In bow ties and straw hats, more than 300 singers celebrated the 50th anniversary of the Society for the Preservation and Encouragement of Barbershop Quartet Singing in America.

Members of the organization's Salt Lake City and Provo chapters gathered in the Salt Lake City Community High School's auditorium Monday night to sing and honor former Mormon Tabernacle Choir director Jay Welch.Welch was given the "Award of Harmony," and lived up to the honor by entertaining the audience with melodious numbers sung by his own 140-member Jay Welch Chorale.

The anniversary also marked a milestone for Salt Lake barbershoppers who celebrated their birthday after harmonizing together for 35 years, said Hal Birkland, a vice president for the singing group's Western region.

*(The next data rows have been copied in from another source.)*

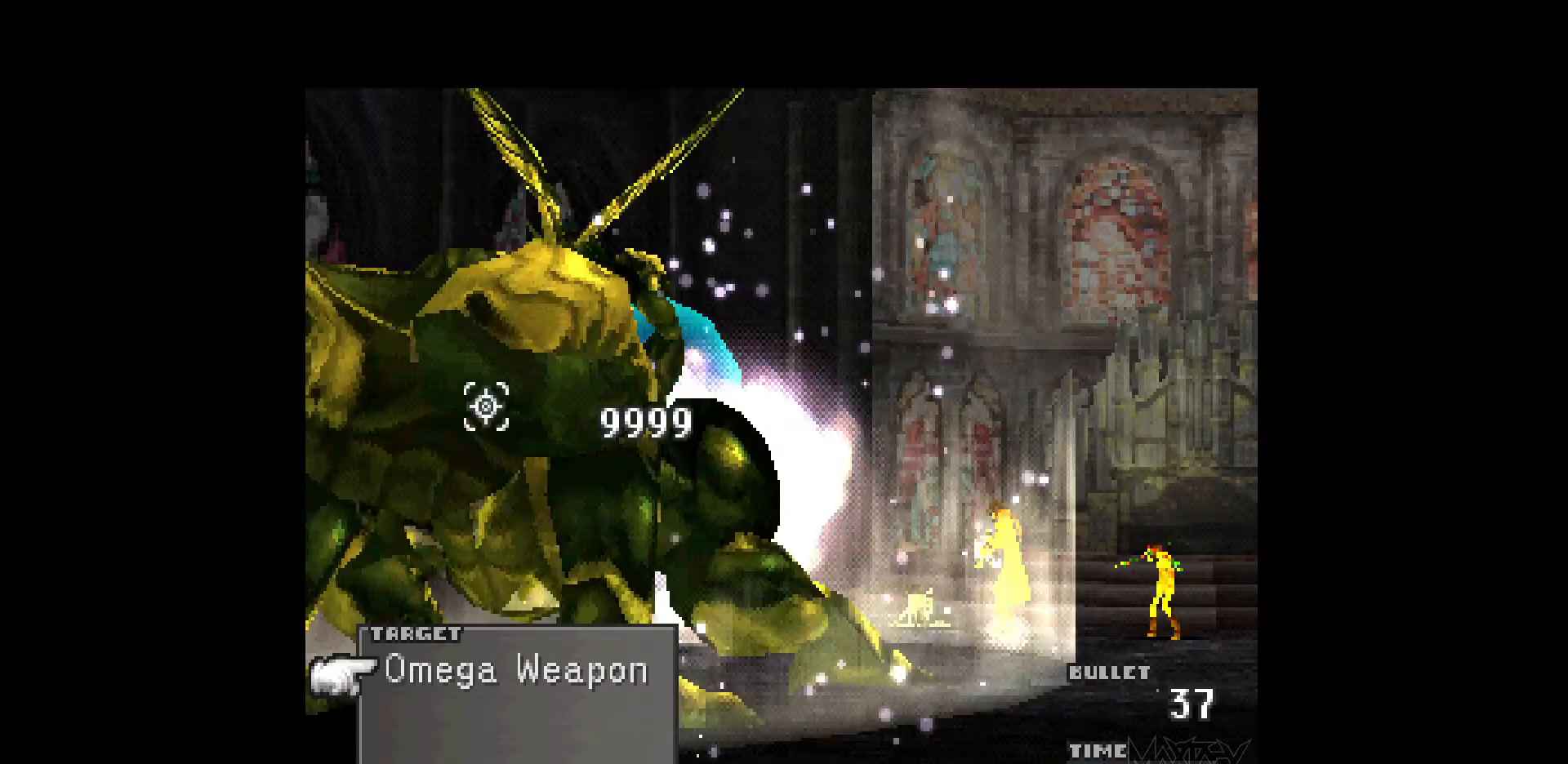
{"buttons": ["R1"], "events": [[33, "R1", "down"], [150, "R1", "up"], [233, "R1", "down"], [350, "R1", "up"], [417, "R1", "down"]]}
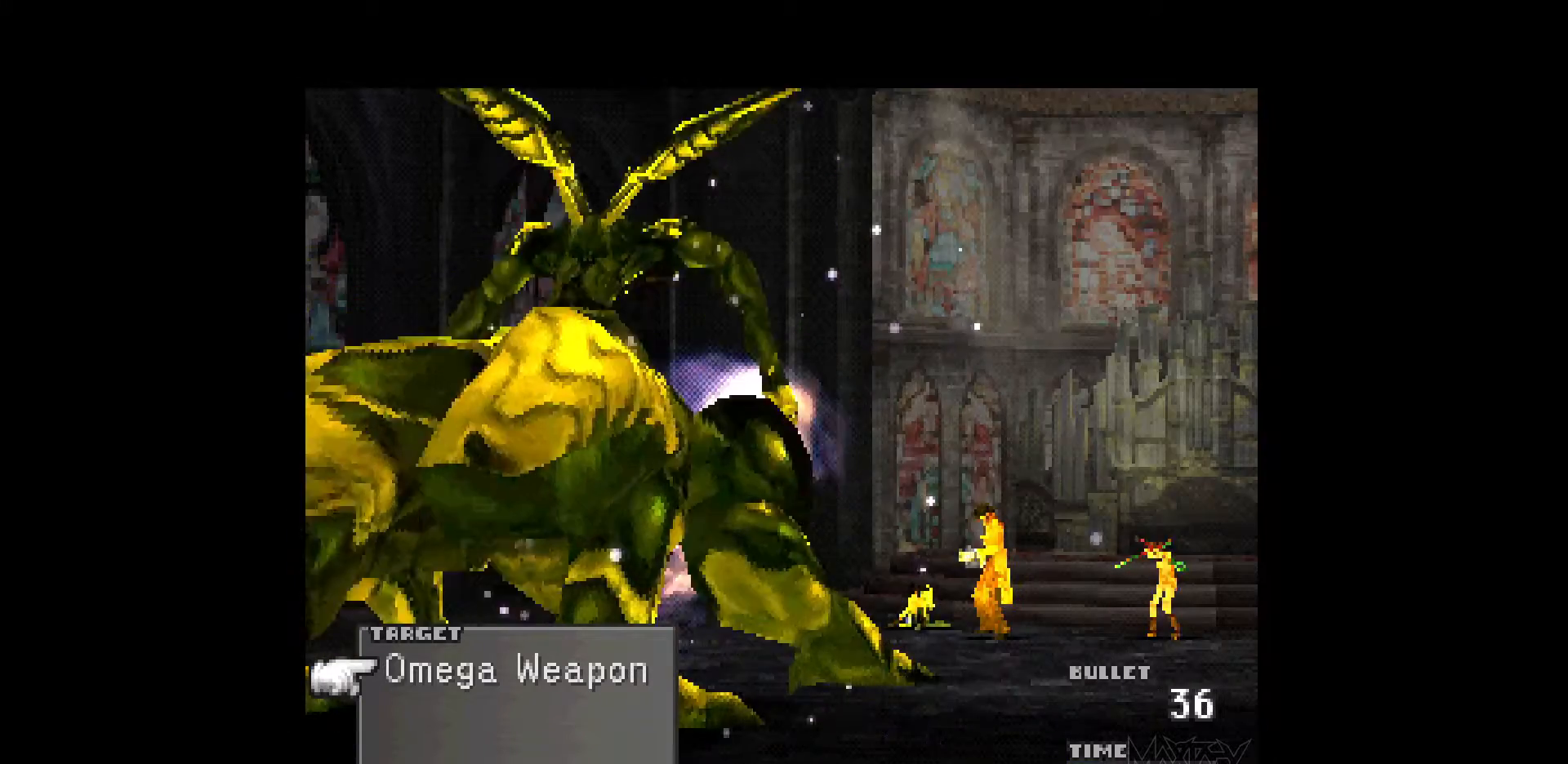
{"buttons": ["R1"], "events": [[33, "R1", "up"], [117, "R1", "down"], [217, "R1", "up"], [283, "R1", "down"], [400, "R1", "up"], [500, "R1", "down"]]}
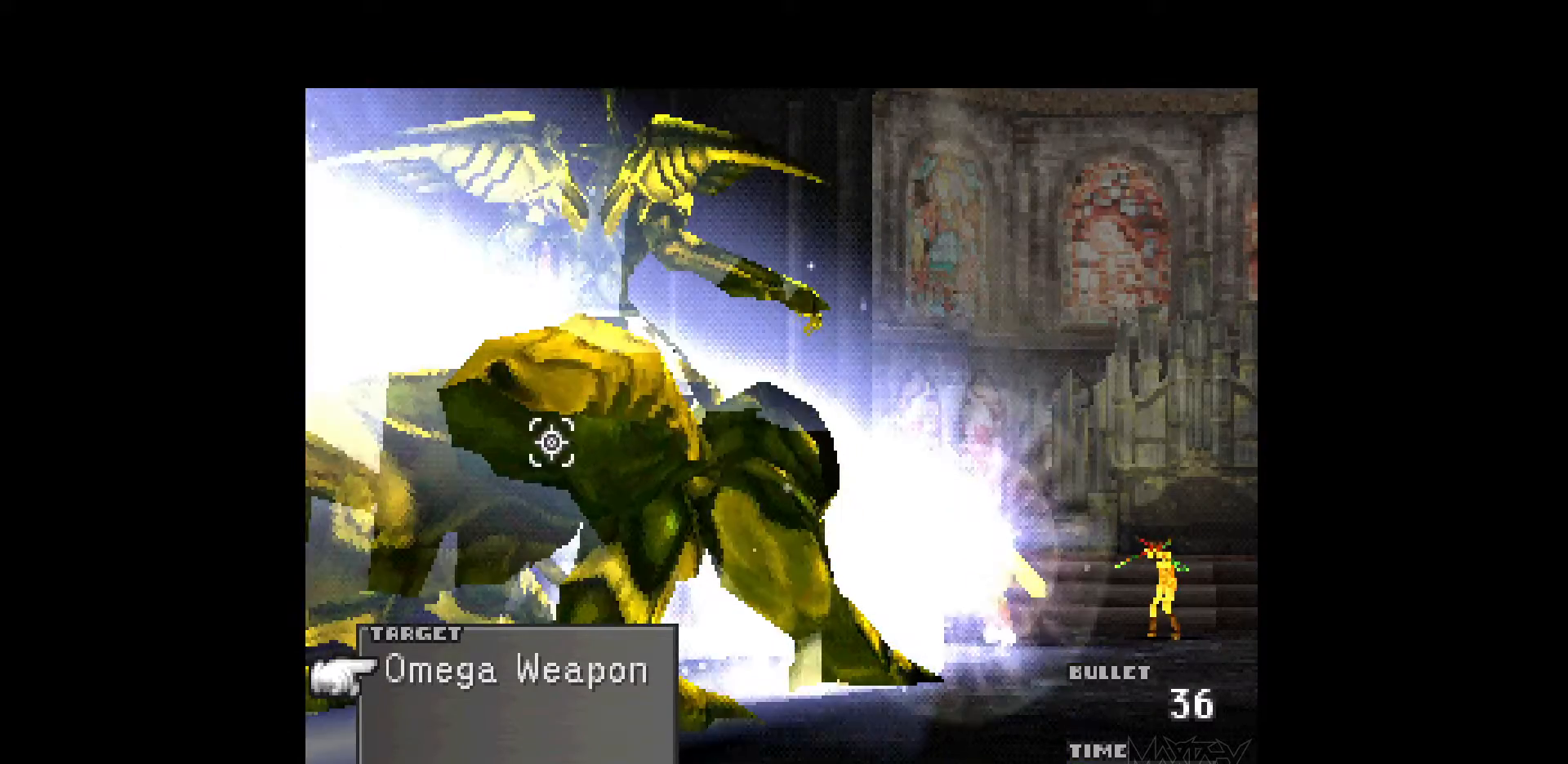
{"buttons": [], "events": [[117, "R1", "up"], [200, "R1", "down"], [300, "R1", "up"], [367, "R1", "down"], [483, "R1", "up"]]}
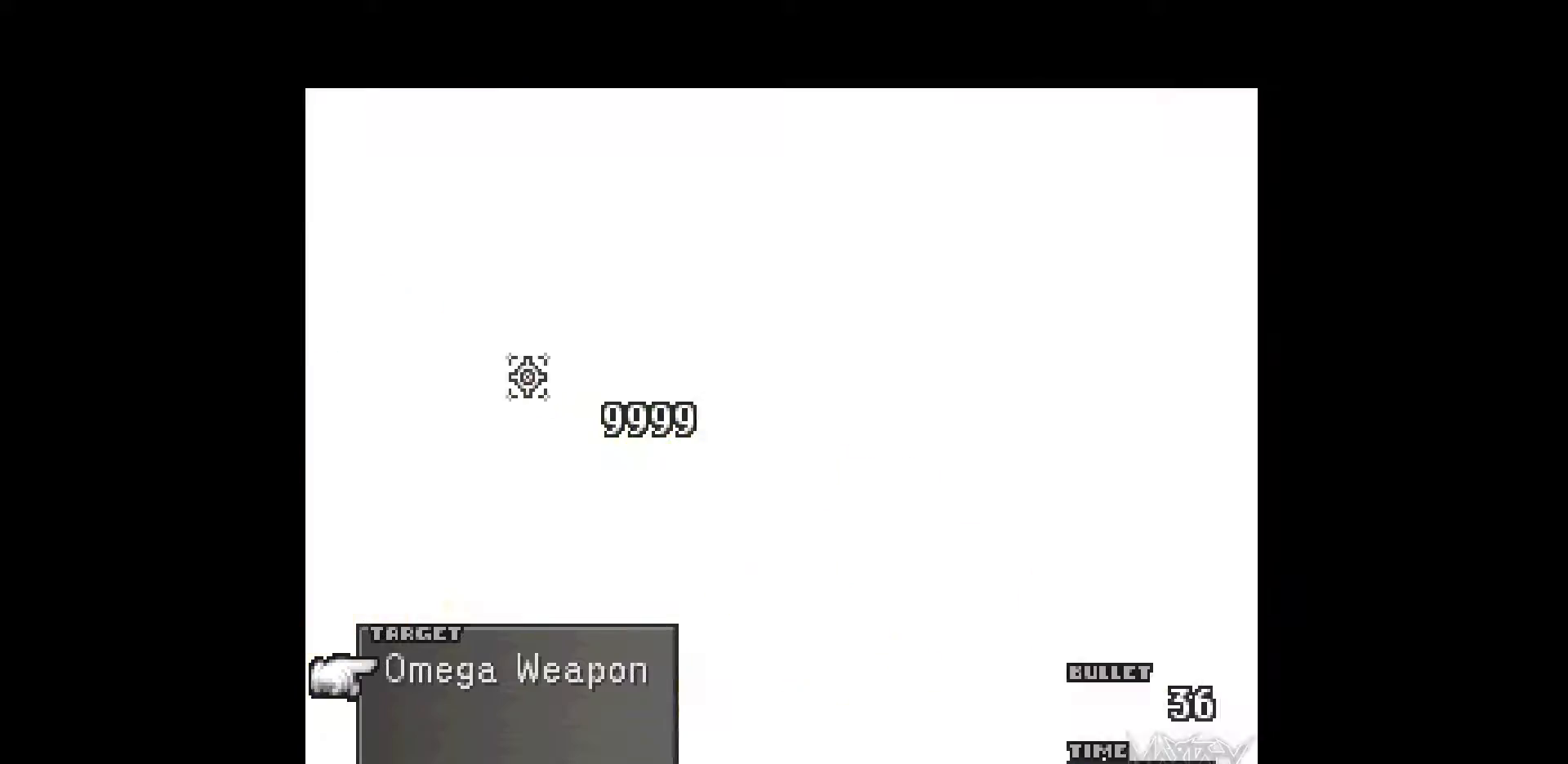
{"buttons": ["R1"], "events": [[83, "R1", "down"], [200, "R1", "up"], [283, "R1", "down"], [400, "R1", "up"], [483, "R1", "down"]]}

The sweet sounds of the Salt Lake chapter, better known as the "Beehive Statesmen," rang from the auditorium as small groups and large choruses sang old favorites in multipart harmonies.

"It's probably the most fun hobby anybody could have," Birkland said.

Birkland belongs to other clubs that promote community service, "but they don't have as much fun as we do," he said.

The national organization's motto is "We sing that they shall speak," Birkland said. The group fulfills the creed by raising millions of dollars for the Logopedics Foundation, which searches for cures for speech impediments.

In addition to renditions sung by the Jay Welch Chorale, barbershop quartet enthusiasts heard from the groups "Salt City Transfer" and "One More Time."

Gov. Norm Bangerter also spoke to the group, telling them his high school chorus teacher advised he not pursue a career in singing. The governor told the crowd he opted for politics instead.